Task objective – The entries below contain a stretch that opens with the line containing "Mazzonna, Fabrizio, and" and closes with the line containing "Olivera, Javier and"; set down that stretch exactly, both ends included, and nothing else.
::: Excerpted data
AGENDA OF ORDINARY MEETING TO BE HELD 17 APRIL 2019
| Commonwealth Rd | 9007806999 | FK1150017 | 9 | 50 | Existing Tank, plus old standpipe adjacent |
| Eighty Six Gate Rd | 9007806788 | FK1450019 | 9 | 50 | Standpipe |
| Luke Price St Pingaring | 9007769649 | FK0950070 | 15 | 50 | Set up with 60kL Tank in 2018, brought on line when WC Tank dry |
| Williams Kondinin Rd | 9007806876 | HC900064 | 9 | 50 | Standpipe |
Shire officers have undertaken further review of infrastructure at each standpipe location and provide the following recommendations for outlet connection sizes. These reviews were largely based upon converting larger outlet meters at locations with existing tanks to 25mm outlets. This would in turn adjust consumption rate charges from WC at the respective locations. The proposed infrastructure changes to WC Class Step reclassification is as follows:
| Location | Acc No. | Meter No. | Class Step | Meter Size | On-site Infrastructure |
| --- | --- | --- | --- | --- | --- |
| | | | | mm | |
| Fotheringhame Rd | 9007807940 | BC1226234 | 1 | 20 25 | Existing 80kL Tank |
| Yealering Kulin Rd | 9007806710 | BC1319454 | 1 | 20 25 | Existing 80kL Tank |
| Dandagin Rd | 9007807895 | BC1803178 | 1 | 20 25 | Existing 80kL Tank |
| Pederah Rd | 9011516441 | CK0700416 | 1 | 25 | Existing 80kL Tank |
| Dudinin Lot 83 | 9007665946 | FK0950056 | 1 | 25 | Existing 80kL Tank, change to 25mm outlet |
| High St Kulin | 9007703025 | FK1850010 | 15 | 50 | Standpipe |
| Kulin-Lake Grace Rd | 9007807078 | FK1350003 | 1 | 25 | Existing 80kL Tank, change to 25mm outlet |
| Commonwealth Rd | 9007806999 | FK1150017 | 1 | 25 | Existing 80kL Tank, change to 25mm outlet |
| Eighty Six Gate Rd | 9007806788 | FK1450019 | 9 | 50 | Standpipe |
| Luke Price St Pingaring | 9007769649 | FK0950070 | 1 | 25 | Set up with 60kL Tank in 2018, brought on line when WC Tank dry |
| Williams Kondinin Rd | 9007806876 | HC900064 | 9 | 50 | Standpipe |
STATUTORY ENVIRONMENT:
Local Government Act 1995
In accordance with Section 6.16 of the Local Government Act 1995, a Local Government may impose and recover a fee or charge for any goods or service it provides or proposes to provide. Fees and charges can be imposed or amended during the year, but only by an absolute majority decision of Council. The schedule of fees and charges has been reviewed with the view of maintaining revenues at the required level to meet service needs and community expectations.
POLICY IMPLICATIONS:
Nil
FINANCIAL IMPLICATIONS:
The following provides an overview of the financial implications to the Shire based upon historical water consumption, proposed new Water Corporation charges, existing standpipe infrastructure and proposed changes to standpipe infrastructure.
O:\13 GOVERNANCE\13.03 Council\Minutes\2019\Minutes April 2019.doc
::::::
::: Excerpted data
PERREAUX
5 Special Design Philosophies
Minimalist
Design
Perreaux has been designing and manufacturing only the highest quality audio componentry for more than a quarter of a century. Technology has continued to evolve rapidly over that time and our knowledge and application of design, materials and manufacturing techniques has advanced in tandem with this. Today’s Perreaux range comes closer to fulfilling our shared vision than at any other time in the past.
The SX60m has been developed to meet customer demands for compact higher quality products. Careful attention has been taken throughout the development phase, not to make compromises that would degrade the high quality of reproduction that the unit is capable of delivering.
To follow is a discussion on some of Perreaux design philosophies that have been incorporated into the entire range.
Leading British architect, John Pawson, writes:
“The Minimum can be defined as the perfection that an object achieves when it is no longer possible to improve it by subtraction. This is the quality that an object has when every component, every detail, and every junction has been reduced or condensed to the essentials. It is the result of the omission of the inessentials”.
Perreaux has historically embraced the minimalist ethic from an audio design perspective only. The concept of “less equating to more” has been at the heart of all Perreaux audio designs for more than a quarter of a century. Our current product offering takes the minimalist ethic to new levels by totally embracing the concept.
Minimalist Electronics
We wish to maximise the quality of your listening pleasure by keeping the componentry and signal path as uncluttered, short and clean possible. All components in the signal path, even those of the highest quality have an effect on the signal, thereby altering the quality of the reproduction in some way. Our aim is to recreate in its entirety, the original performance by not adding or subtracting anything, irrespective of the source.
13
::::::
::: Excerpted data
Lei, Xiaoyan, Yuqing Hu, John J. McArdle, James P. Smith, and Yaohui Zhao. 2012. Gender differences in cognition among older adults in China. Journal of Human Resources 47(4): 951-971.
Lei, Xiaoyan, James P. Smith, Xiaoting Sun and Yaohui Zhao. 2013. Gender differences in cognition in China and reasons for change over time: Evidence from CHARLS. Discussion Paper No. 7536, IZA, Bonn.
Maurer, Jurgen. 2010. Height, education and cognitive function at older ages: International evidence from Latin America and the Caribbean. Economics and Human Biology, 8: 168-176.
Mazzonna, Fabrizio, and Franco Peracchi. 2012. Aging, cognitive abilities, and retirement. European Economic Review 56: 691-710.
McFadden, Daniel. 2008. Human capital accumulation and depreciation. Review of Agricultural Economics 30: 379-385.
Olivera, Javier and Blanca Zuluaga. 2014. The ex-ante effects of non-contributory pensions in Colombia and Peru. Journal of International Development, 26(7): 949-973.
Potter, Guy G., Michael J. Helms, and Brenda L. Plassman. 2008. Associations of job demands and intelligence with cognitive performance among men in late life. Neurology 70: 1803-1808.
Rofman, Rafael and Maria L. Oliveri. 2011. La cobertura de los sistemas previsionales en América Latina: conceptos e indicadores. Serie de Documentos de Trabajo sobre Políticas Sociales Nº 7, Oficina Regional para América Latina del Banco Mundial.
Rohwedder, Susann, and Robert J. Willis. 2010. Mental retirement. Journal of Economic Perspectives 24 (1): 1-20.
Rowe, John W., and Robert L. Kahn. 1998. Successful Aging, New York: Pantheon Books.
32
::::::
Solution for this exercise –
Mazzonna, Fabrizio, and Franco Peracchi. 2012. Aging, cognitive abilities, and retirement. European Economic Review 56: 691-710.
McFadden, Daniel. 2008. Human capital accumulation and depreciation. Review of Agricultural Economics 30: 379-385.
Olivera, Javier and Blanca Zuluaga. 2014. The ex-ante effects of non-contributory pensions in Colombia and Peru. Journal of International Development, 26(7): 949-973.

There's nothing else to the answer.